#### Text block:
══════════════════════════════

Scripting with Simplygon: Introduction

Written by Samuel Rantaeskola, Product Expert, Simplygon

Disclaimer: The code in this post is written on version 10.3.500 of Simplygon. Should you encounter this post running a different version, some of the API calls might differ. However, the core concepts should still remain valid.

Introduction

Simplygon provides a variety of scripting options to cater to different levels of control over input and output. This post explores four levels of scripting depth, discussing the advantages and disadvantages of each approach. The goal is to educate you on the different scripting options, rather than demonstrating various optimization techniques. To keep things simple, we'll use a basic sphere and a straightforward 50% reduction in all the examples.

While our examples use Python, the same concepts apply to C# and C++ as well.

Simple Pipeline Usage

If you need to quickly optimize assets stored in a file format that Simplygon supports, you can leverage pipelines in a straightforward manner.

First, export a pipeline file from one of the integrations. Below is an image showing how to export a pipeline from Maya:

Pipeline export from Maya

The simplest script in Simplygon loads the pipeline and applies it to the incoming object in just five lines of code:

def simplest_script(sg: Simplygon.ISimplygon, pipeline_path: str, asset_path: str, output_path: str) -> None:
    serializer = sg.CreatePipelineSerializer()
    pipeline = serializer.LoadPipelineFromFile(pipeline_path)
    pipeline.RunSceneFromFile(asset_path, output_path, Simplygon.EPipelineRunMode_RunInThisProcess)

simplest_script(sg, "reduction.json", "sphere.fbx", "simplest_script_output.fbx")

══════════════════════════════

#### Data listing:
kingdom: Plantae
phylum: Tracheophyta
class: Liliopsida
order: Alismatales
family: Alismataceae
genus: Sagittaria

══════════════════════════════

#### To-do list:
**1.** List every parameter that the simplest_script function takes in the Simplygon scripting introduction.
**2.** Answer the following questions using the Simplygon scripting introduction.
(a) Which version of Simplygon was the code in the post written on?
(b) What amount of reduction do all the examples use?
(c) Which integration does the post show a pipeline being exported from?

#### Solved tasks:
**1.** sg, pipeline_path, asset_path, output_path

**2.**
(a) Version 10.3.500
(b) A 50% reduction
(c) Maya